Brasil manda 'inteligência pronta' para o exterior, lamenta ex-ministro

Do UOL, em São Paulo

25/10/2021 14h28Atualizada em 25/10/2021 15h26

Para Renato Janine Ribeiro, ex-ministro da Educação, o recente corte de R$ 600 milhões no Ministério da Ciência, Tecnologia e Inovações mostra que a área científica está sendo "descuidada" no Brasil, incentivando uma saída de cientistas brasileiros para o exterior.

"Quando você começa a ter jovens doutores, qualificados, que não têm perspectiva de emprego aqui, que estão vivendo de bolsas temporárias, então fica muito difícil (segurá-los no Brasil)", disse Janine Ribeiro ao UOL News, programa do Canal UOL.

"Mandamos nossa inteligência pronta", completou Janine, no sentido de que o Brasil apoia a formação desses jovens — estudam em universidades públicas, por exemplo —, mas não lhes dá um trabalho e uma renda fixa e estável — algo que outros países lhes oferecem.

"Na hora de se beneficiar de todo esse conhecimento que patrocinou, o Brasil dá uma de pai cruel e não dá espaço para as pessoas florescerem aqui.
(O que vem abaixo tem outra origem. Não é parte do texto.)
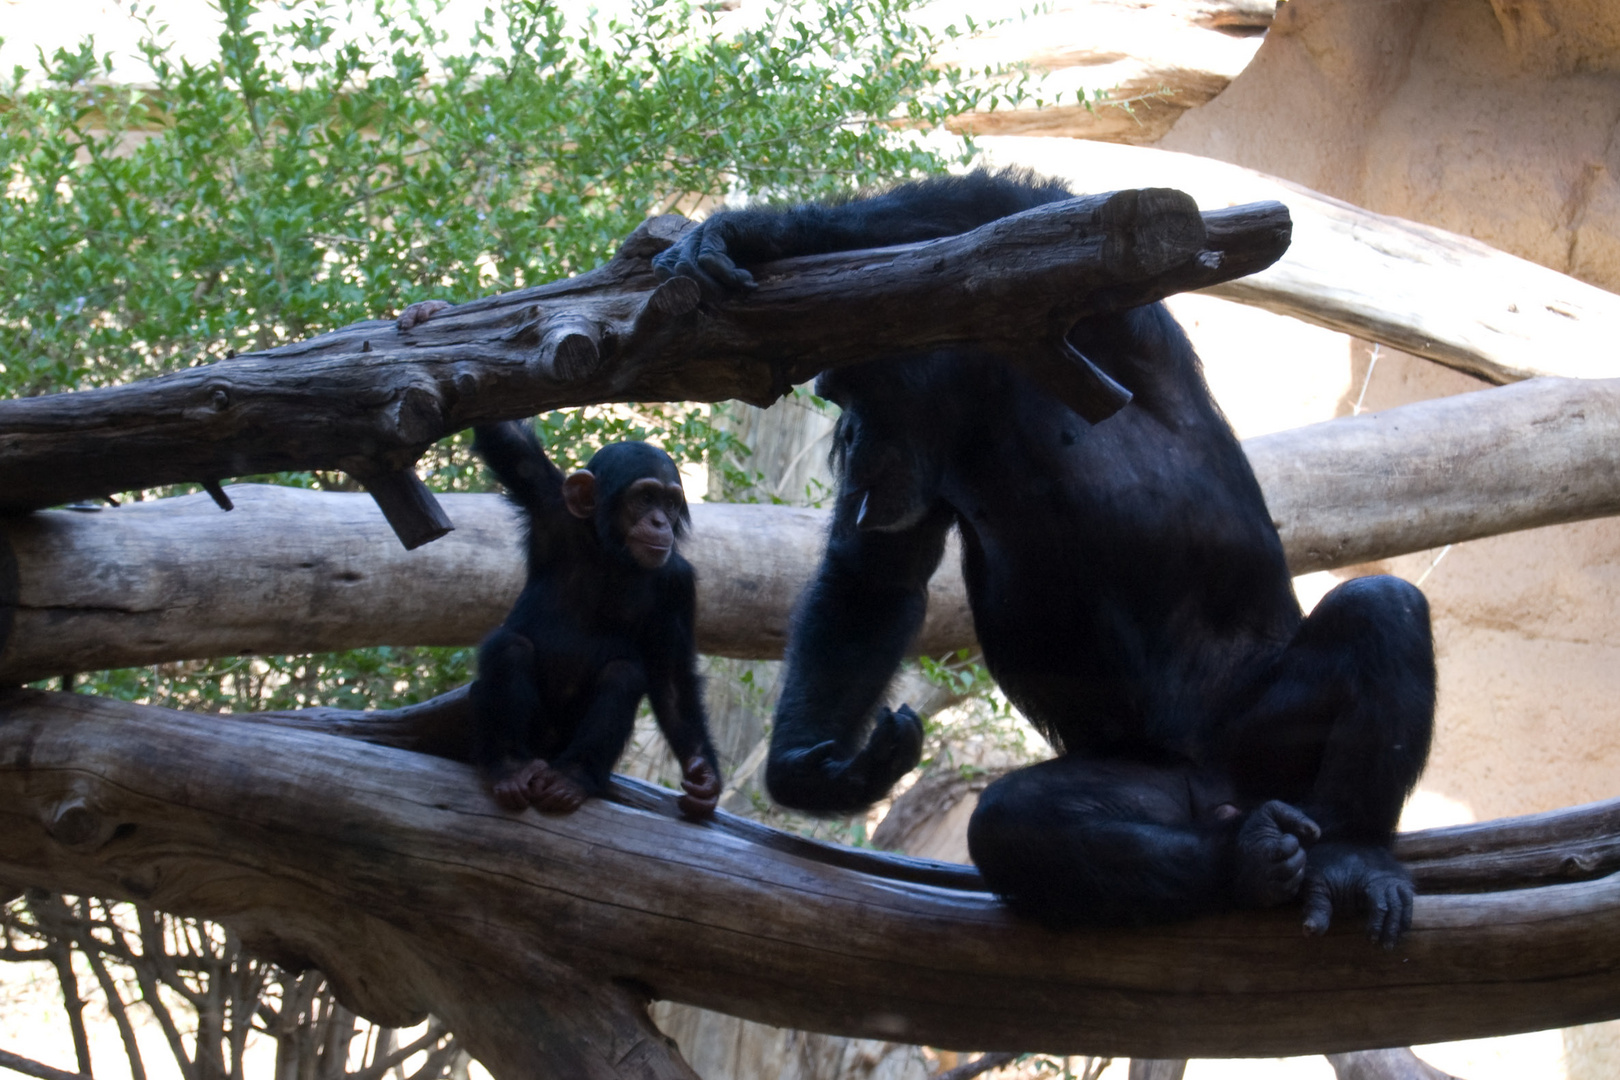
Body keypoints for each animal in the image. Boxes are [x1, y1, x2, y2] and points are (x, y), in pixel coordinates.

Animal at [469, 420, 722, 819]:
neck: (610, 553)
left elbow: (672, 681)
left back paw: (571, 779)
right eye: (645, 498)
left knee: (624, 673)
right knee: (509, 647)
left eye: (669, 502)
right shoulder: (548, 503)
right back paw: (509, 767)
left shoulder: (677, 585)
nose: (660, 521)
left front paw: (705, 777)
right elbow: (508, 443)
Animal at [651, 169, 1438, 945]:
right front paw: (820, 774)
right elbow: (873, 579)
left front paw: (735, 233)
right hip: (1160, 784)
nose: (844, 437)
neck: (981, 401)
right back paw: (1248, 859)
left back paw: (1351, 858)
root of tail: (1229, 794)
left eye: (846, 391)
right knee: (1017, 822)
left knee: (1380, 610)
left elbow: (1024, 215)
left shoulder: (1103, 330)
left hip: (1265, 750)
Aí, o que acontece é que elas vão embora, mesmo sem vontade de ir", pontuou.

Na avaliação do ex-ministro, o corte recente nas verbas da pasta do ministro Marcos Pontes, que inviabiliza a criação do Centro Nacional de Vacinas, na UFMG (Universidade Federal de Minas Gerais), afeta até mesmo as relações exteriores do Brasil.

Para ele, com o parque tecnológico, "nós teríamos uma economia muito grande na aquisição de vacinas no estrangeiro, e também poderíamos vender e doar vacinas a países mais pobres".

"Economizaríamos dinheiro, ganharíamos dinheiro e ajudaríamos países mais pobres, sobretudo na África, fortalecendo a nossa diplomacia", argumentou ele.

O parque tecnológico para produção e pesquisa na área de vacinas, anunciado em setembro, contaria com R$ 50 milhões investidos por parte do governo federal para ser construído, além de R$ 30 milhões por parte do governo de MG.

Os R$ 50 milhões previstos para o Centro Nacional de Vacinas, porém, estavam dentro do corte de R$ 600 milhões, feito a pedido do Ministério da Economia para distribuir para outras pastas da esfera federal.